We all want to be healthy; but what the hell is that anyway? With the saturated wellness market jargon aimed at women and hairless men with abs-of-steel it’s nearly impossible to filter out what works for real guys in real life. Here are a few things that you can do to make a big impact.

Stand up.

“Sitting is the new smoking”

Bostonians work a lot and most of us sit when we work. You may not be able to convince your boss to get you a new desk, but you can stand up and do a quick stretch. Need a reminder? Set one on your phone.

Walk.

Not only do we sit a lot, but we have cars, public transportation, and let’s be honest Bostonians, pretty shitty weather a lot of the time. Download an app or grab a Fitbit and aim for 10,000 steps a day. Don’t get scared by the 10k goal, it’s just an arbitrary number, 3k is too low but if you get to 8,000 you are on your way to better health. Fresh air (which we still have) is good for you.

Hydrate.

There are beverages that hydrate and beverages that don’t. If you make one dietary change today, drink more water and follow the 8 X 8 rule: 8 glasses of 8 ounces per day. You can also hydrate with seltzer, herbal tea, or by eating fruits and vegetables. To stay hydrated, avoid drinks that dehydrate, like coffee and alcohol. Not only do these dehydrate you, but they also have those calories and sugars that you don’t need to take in from your beverages (that’s what your food is for).

Sleep.

You need for about 7 hours of sleep to feel your best. Not only is getting the right amount of sleep healthy for you, but by making sleep a priority you can possibly avoid other behaviors that are not beneficial. To avoid late night eating or drinking, go to bed. To feel more awake and set yourself up for success- go to bed. Of all of the health trends in 2018, this one is sticking around- and for good reason- it works.

Eat Breakfast.

You may not be hungry and you may not think you have time. But do it.

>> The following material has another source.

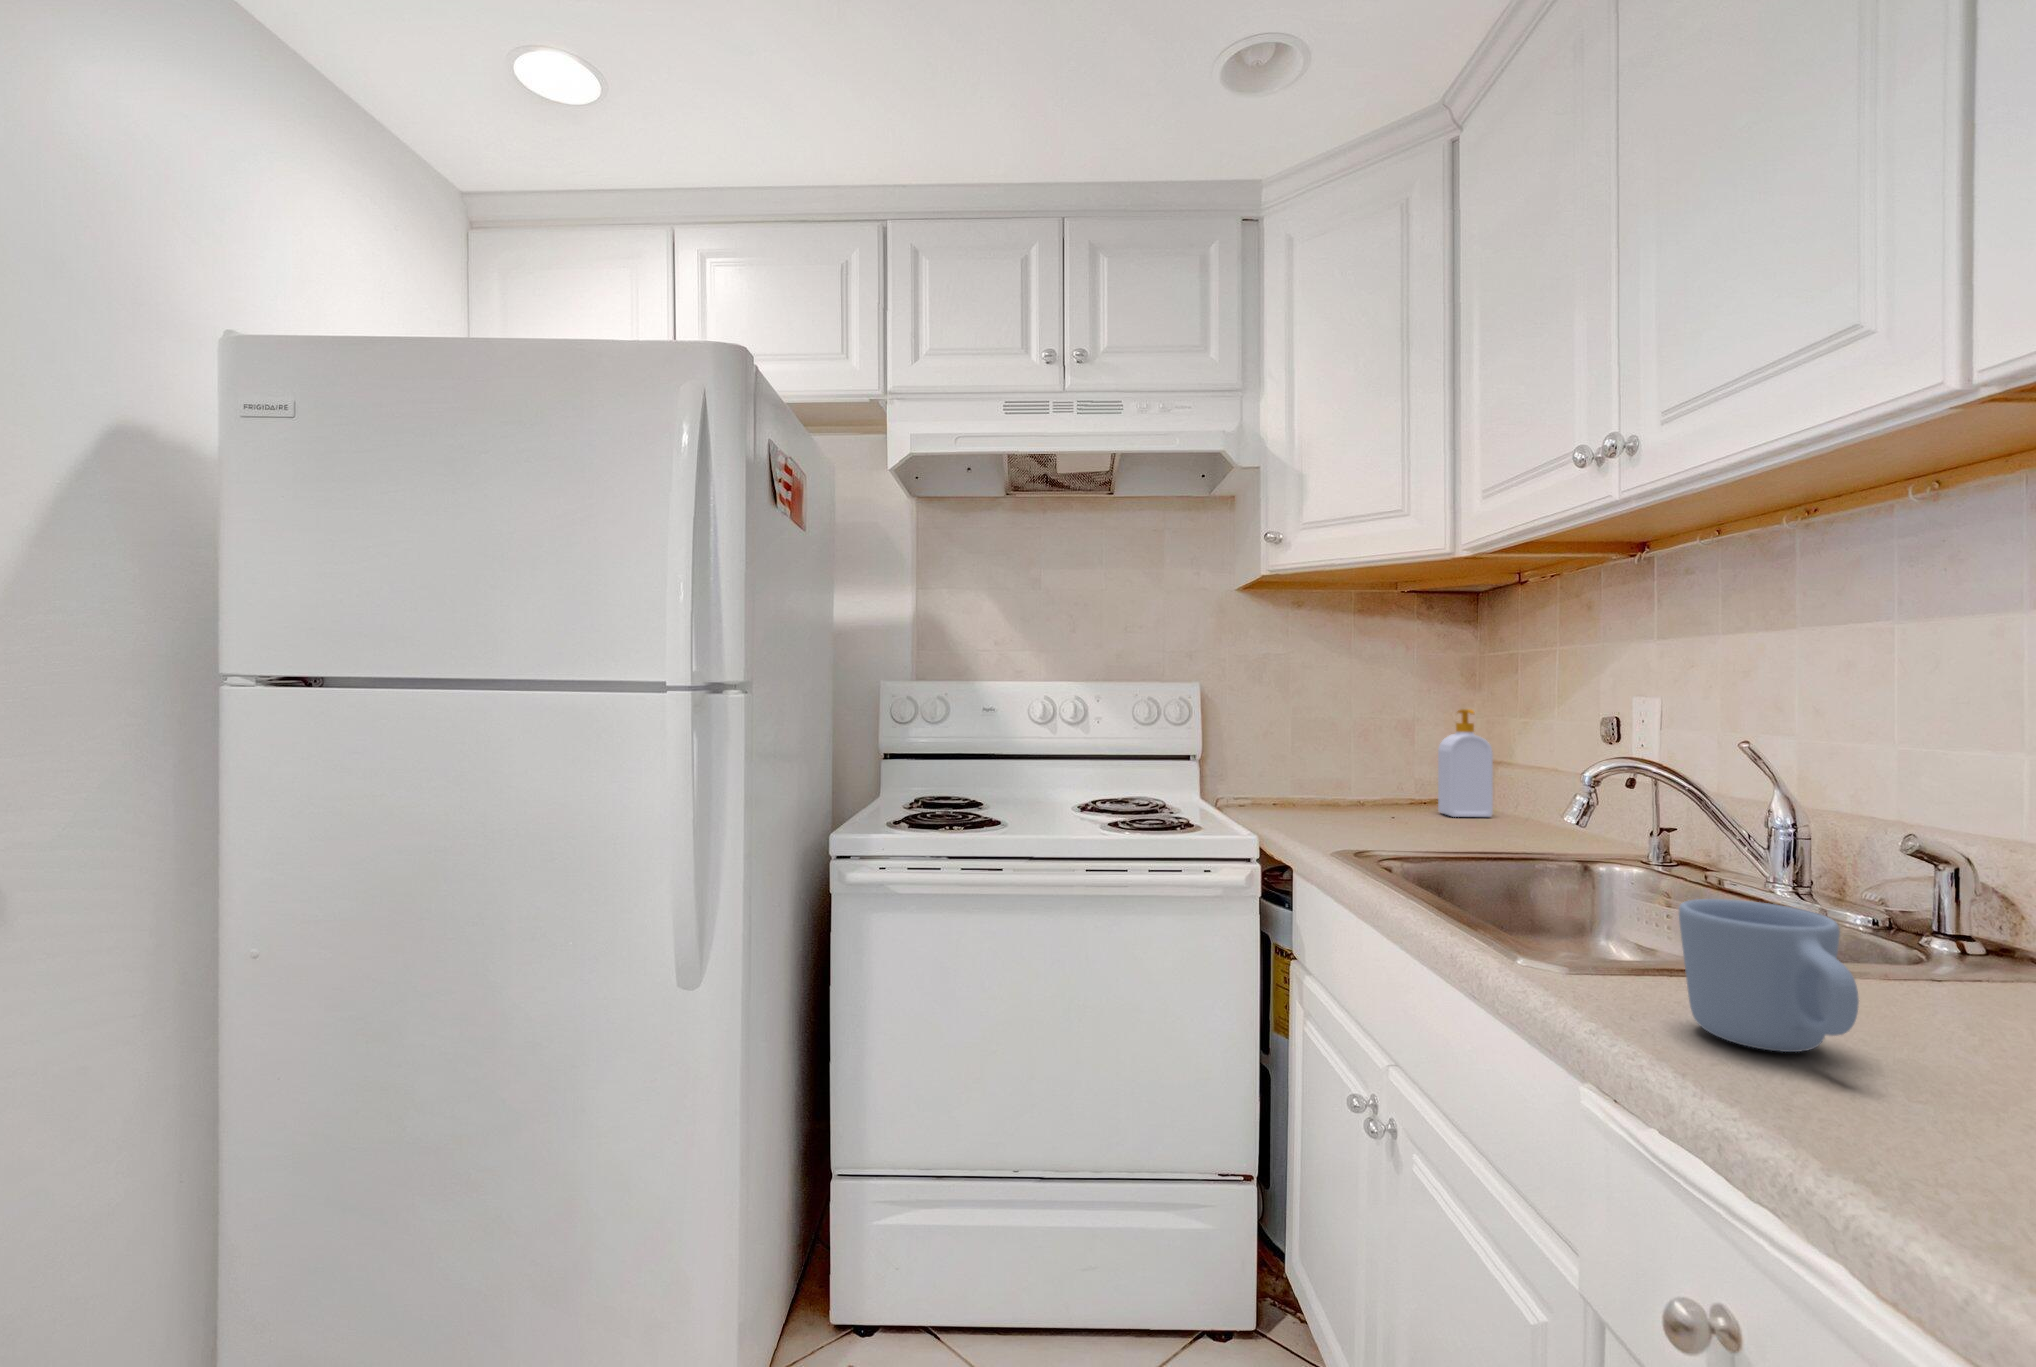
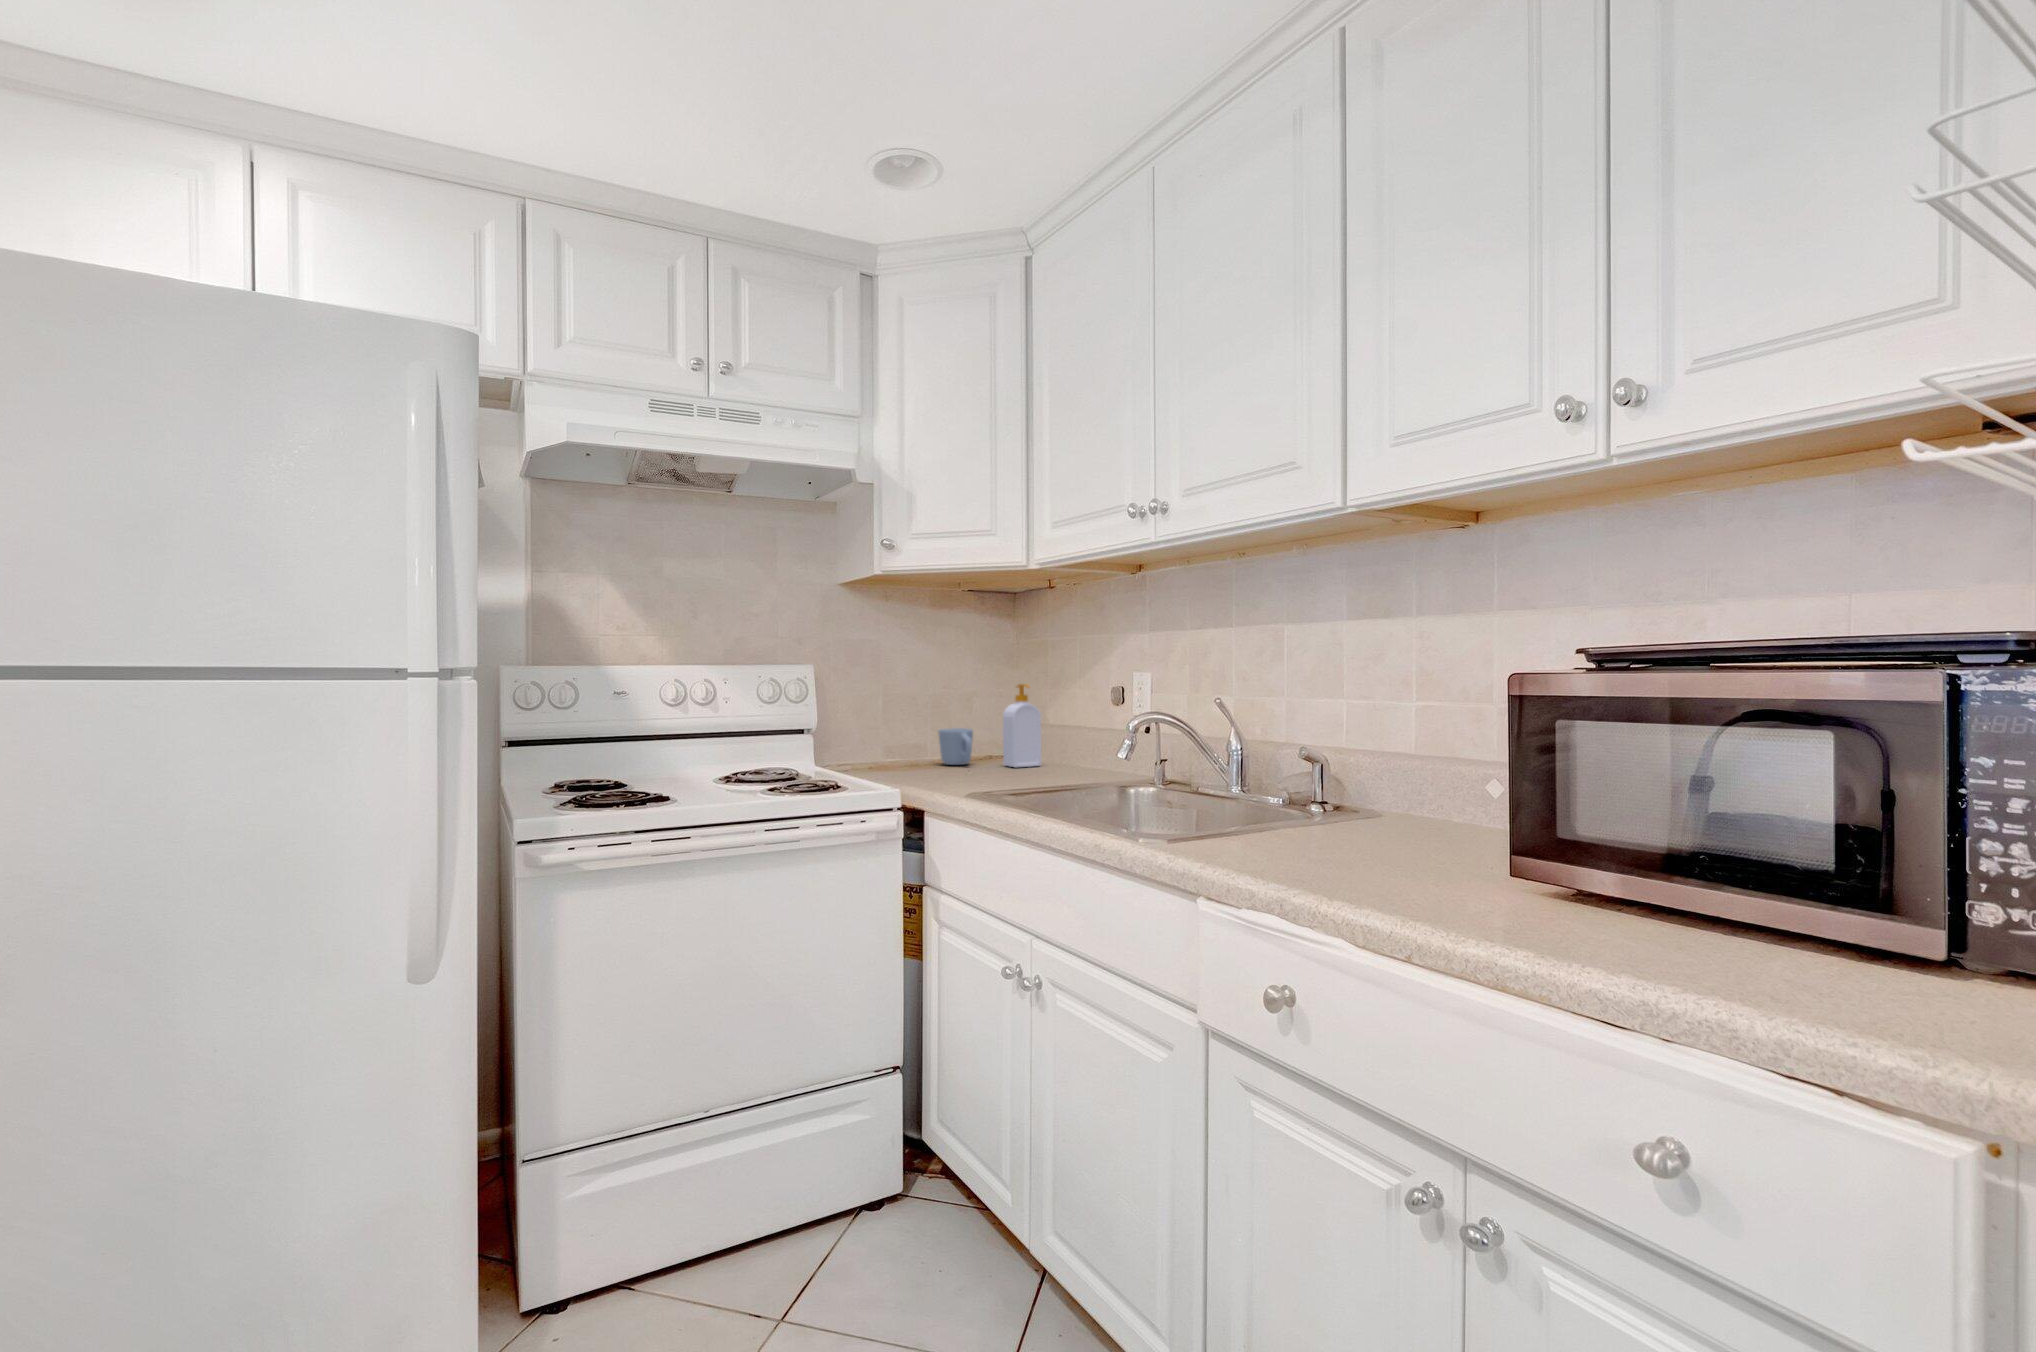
mug: present [1679,899,1859,1052] -> present [939,728,973,765]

My rule for my clients is that you must eat breakfast and that breakfast falls between the time you wake up and around 11. Be realistic- if you don’t own a pan, don’t plan on making yourself an omelet each morning. It’s ok to grab an RX bar and eat it on your way to work, or add some water to instant oatmeal while you are sitting at your desk scrolling through emails. And those Instagram photos of your personal trainer’s breakfast? Forget them, they are probably fake.

Eat more.

PLANTS; there is no way around this one. You don’t need to eat only vegetables and fruit, but include them whenever you can. Thanks to Wegman’s and the Copley Farmer’s market, you have a lot to choose from; it’s the colors of the vegetables and fruit that provide different nutrients- so experiment with color here even if you won’t with your wardrobe. Ideally, half of the food you take in throughout the day should come from plants. If you can hit that goal, you can pretty much eat whatever you want for the other 50%.  Deal?

Cook.

Don’t get scared- I’m not talking about a four-course meal; anything you make at home is going to be healthier than what you get at a restaurant. Start simple-scramble an egg, sauté a vegetable, or heat up a store-bought rotisserie chicken and add a salad. Go from there, who knows, you could have an inner top-chef in you…

Look in the mirror.

Be honest with yourself. See yourself for who you are now, not who you were in college. Write down what you eat and drink for 3 days, and then look at it. Look at it as if you are reading a stranger’s record and imagine how they feel and look. I guarantee some “a-ha” moments.

Shift.

Do all of these things or do one of them. Your healthy life is based on small shifts, not grand overhauls. As I tell all my clients, it’s not about making the best choice, but rather the better one.